PROBLEM TO SOLVE | Report the number of lines in the material below that contain the word "awareness", giving the figure alone.
***** TASK INPUTS *****
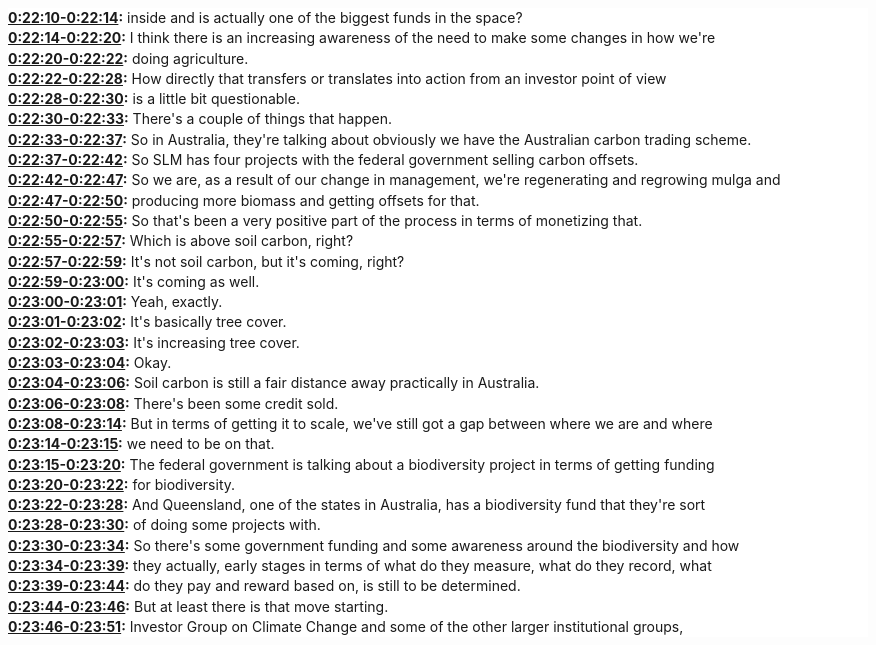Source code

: **[0:22:10-0:22:14](https://investinginregenerativeagriculture.com/2019/08/27/tony-lovell-2/#t=0:22:10):**  inside and is actually one of the biggest funds in the space?  
**[0:22:14-0:22:20](https://investinginregenerativeagriculture.com/2019/08/27/tony-lovell-2/#t=0:22:14):**  I think there is an increasing awareness of the need to make some changes in how we're  
**[0:22:20-0:22:22](https://investinginregenerativeagriculture.com/2019/08/27/tony-lovell-2/#t=0:22:20):**  doing agriculture.  
**[0:22:22-0:22:28](https://investinginregenerativeagriculture.com/2019/08/27/tony-lovell-2/#t=0:22:22):**  How directly that transfers or translates into action from an investor point of view  
**[0:22:28-0:22:30](https://investinginregenerativeagriculture.com/2019/08/27/tony-lovell-2/#t=0:22:28):**  is a little bit questionable.  
**[0:22:30-0:22:33](https://investinginregenerativeagriculture.com/2019/08/27/tony-lovell-2/#t=0:22:30):**  There's a couple of things that happen.  
**[0:22:33-0:22:37](https://investinginregenerativeagriculture.com/2019/08/27/tony-lovell-2/#t=0:22:33):**  So in Australia, they're talking about obviously we have the Australian carbon trading scheme.  
**[0:22:37-0:22:42](https://investinginregenerativeagriculture.com/2019/08/27/tony-lovell-2/#t=0:22:37):**  So SLM has four projects with the federal government selling carbon offsets.  
**[0:22:42-0:22:47](https://investinginregenerativeagriculture.com/2019/08/27/tony-lovell-2/#t=0:22:42):**  So we are, as a result of our change in management, we're regenerating and regrowing mulga and  
**[0:22:47-0:22:50](https://investinginregenerativeagriculture.com/2019/08/27/tony-lovell-2/#t=0:22:47):**  producing more biomass and getting offsets for that.  
**[0:22:50-0:22:55](https://investinginregenerativeagriculture.com/2019/08/27/tony-lovell-2/#t=0:22:50):**  So that's been a very positive part of the process in terms of monetizing that.  
**[0:22:55-0:22:57](https://investinginregenerativeagriculture.com/2019/08/27/tony-lovell-2/#t=0:22:55):**  Which is above soil carbon, right?  
**[0:22:57-0:22:59](https://investinginregenerativeagriculture.com/2019/08/27/tony-lovell-2/#t=0:22:57):**  It's not soil carbon, but it's coming, right?  
**[0:22:59-0:23:00](https://investinginregenerativeagriculture.com/2019/08/27/tony-lovell-2/#t=0:22:59):**  It's coming as well.  
**[0:23:00-0:23:01](https://investinginregenerativeagriculture.com/2019/08/27/tony-lovell-2/#t=0:23:00):**  Yeah, exactly.  
**[0:23:01-0:23:02](https://investinginregenerativeagriculture.com/2019/08/27/tony-lovell-2/#t=0:23:01):**  It's basically tree cover.  
**[0:23:02-0:23:03](https://investinginregenerativeagriculture.com/2019/08/27/tony-lovell-2/#t=0:23:02):**  It's increasing tree cover.  
**[0:23:03-0:23:04](https://investinginregenerativeagriculture.com/2019/08/27/tony-lovell-2/#t=0:23:03):**  Okay.  
**[0:23:04-0:23:06](https://investinginregenerativeagriculture.com/2019/08/27/tony-lovell-2/#t=0:23:04):**  Soil carbon is still a fair distance away practically in Australia.  
**[0:23:06-0:23:08](https://investinginregenerativeagriculture.com/2019/08/27/tony-lovell-2/#t=0:23:06):**  There's been some credit sold.  
**[0:23:08-0:23:14](https://investinginregenerativeagriculture.com/2019/08/27/tony-lovell-2/#t=0:23:08):**  But in terms of getting it to scale, we've still got a gap between where we are and where  
**[0:23:14-0:23:15](https://investinginregenerativeagriculture.com/2019/08/27/tony-lovell-2/#t=0:23:14):**  we need to be on that.  
**[0:23:15-0:23:20](https://investinginregenerativeagriculture.com/2019/08/27/tony-lovell-2/#t=0:23:15):**  The federal government is talking about a biodiversity project in terms of getting funding  
**[0:23:20-0:23:22](https://investinginregenerativeagriculture.com/2019/08/27/tony-lovell-2/#t=0:23:20):**  for biodiversity.  
**[0:23:22-0:23:28](https://investinginregenerativeagriculture.com/2019/08/27/tony-lovell-2/#t=0:23:22):**  And Queensland, one of the states in Australia, has a biodiversity fund that they're sort  
**[0:23:28-0:23:30](https://investinginregenerativeagriculture.com/2019/08/27/tony-lovell-2/#t=0:23:28):**  of doing some projects with.  
**[0:23:30-0:23:34](https://investinginregenerativeagriculture.com/2019/08/27/tony-lovell-2/#t=0:23:30):**  So there's some government funding and some awareness around the biodiversity and how  
**[0:23:34-0:23:39](https://investinginregenerativeagriculture.com/2019/08/27/tony-lovell-2/#t=0:23:34):**  they actually, early stages in terms of what do they measure, what do they record, what  
**[0:23:39-0:23:44](https://investinginregenerativeagriculture.com/2019/08/27/tony-lovell-2/#t=0:23:39):**  do they pay and reward based on, is still to be determined.  
**[0:23:44-0:23:46](https://investinginregenerativeagriculture.com/2019/08/27/tony-lovell-2/#t=0:23:44):**  But at least there is that move starting.  
**[0:23:46-0:23:51](https://investinginregenerativeagriculture.com/2019/08/27/tony-lovell-2/#t=0:23:46):**  Investor Group on Climate Change and some of the other larger institutional groups,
*****
TASK ANSWER | 2